◆ **EXTRACTED RECORDS**

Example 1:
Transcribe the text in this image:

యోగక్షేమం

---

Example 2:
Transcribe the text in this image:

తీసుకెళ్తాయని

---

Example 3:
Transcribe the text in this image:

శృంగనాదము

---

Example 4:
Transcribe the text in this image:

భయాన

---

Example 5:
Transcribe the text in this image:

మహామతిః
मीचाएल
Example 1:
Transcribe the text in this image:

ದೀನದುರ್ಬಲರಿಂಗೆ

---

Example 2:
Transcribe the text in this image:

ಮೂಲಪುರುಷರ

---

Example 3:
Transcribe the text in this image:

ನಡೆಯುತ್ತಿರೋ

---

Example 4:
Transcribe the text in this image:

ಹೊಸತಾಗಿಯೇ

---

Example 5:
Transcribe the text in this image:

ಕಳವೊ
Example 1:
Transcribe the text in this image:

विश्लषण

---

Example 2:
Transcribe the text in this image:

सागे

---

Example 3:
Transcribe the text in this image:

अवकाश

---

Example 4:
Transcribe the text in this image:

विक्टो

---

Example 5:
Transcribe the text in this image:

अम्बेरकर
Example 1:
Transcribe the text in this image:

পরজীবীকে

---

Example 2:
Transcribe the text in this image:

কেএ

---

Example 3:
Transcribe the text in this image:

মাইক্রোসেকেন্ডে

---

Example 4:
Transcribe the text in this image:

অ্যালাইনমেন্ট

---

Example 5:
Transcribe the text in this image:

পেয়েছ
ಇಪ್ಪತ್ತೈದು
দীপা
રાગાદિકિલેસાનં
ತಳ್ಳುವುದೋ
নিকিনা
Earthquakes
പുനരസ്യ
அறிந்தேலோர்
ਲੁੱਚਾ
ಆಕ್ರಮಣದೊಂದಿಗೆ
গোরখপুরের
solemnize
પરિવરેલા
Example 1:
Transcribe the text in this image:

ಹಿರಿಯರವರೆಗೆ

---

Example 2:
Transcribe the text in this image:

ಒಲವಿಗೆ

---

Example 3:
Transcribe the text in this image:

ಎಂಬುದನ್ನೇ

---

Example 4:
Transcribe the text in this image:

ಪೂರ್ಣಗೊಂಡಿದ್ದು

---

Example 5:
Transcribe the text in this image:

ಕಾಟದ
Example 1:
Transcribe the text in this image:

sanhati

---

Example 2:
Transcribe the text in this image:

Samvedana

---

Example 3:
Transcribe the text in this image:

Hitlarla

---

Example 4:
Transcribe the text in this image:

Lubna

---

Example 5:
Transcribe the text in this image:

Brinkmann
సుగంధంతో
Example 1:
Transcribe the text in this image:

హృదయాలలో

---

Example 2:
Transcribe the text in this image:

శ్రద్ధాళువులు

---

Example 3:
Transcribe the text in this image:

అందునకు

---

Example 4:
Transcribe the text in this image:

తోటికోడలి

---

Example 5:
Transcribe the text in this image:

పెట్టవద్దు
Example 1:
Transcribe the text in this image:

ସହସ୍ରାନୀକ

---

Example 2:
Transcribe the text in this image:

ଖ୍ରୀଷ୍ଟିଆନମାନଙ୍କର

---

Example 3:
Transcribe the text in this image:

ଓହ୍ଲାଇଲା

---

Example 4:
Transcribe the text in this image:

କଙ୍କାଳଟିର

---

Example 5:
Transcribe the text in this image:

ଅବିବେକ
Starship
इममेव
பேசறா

◆ **DIRECTIONS**
Begin at the first of the lines above, stop after the line containing "ಪೂರ್ಣಗೊಂಡಿದ್ದು", and write those lines out again with "Transcribe" swapped for "Copy" and nothing else altered.

◆ **THE OUTPUT**
Example 1:
Copy the text in this image:

యోగక్షేమం

---

Example 2:
Copy the text in this image:

తీసుకెళ్తాయని

---

Example 3:
Copy the text in this image:

శృంగనాదము

---

Example 4:
Copy the text in this image:

భయాన

---

Example 5:
Copy the text in this image:

మహామతిః
मीचाएल
Example 1:
Copy the text in this image:

ದೀನದುರ್ಬಲರಿಂಗೆ

---

Example 2:
Copy the text in this image:

ಮೂಲಪುರುಷರ

---

Example 3:
Copy the text in this image:

ನಡೆಯುತ್ತಿರೋ

---

Example 4:
Copy the text in this image:

ಹೊಸತಾಗಿಯೇ

---

Example 5:
Copy the text in this image:

ಕಳವೊ
Example 1:
Copy the text in this image:

विश्लषण

---

Example 2:
Copy the text in this image:

सागे

---

Example 3:
Copy the text in this image:

अवकाश

---

Example 4:
Copy the text in this image:

विक्टो

---

Example 5:
Copy the text in this image:

अम्बेरकर
Example 1:
Copy the text in this image:

পরজীবীকে

---

Example 2:
Copy the text in this image:

কেএ

---

Example 3:
Copy the text in this image:

মাইক্রোসেকেন্ডে

---

Example 4:
Copy the text in this image:

অ্যালাইনমেন্ট

---

Example 5:
Copy the text in this image:

পেয়েছ
ಇಪ್ಪತ್ತೈದು
দীপা
રાગાદિકિલેસાનં
ತಳ್ಳುವುದೋ
নিকিনা
Earthquakes
പുനരസ്യ
அறிந்தேலோர்
ਲੁੱਚਾ
ಆಕ್ರಮಣದೊಂದಿಗೆ
গোরখপুরের
solemnize
પરિવરેલા
Example 1:
Copy the text in this image:

ಹಿರಿಯರವರೆಗೆ

---

Example 2:
Copy the text in this image:

ಒಲವಿಗೆ

---

Example 3:
Copy the text in this image:

ಎಂಬುದನ್ನೇ

---

Example 4:
Copy the text in this image:

ಪೂರ್ಣಗೊಂಡಿದ್ದು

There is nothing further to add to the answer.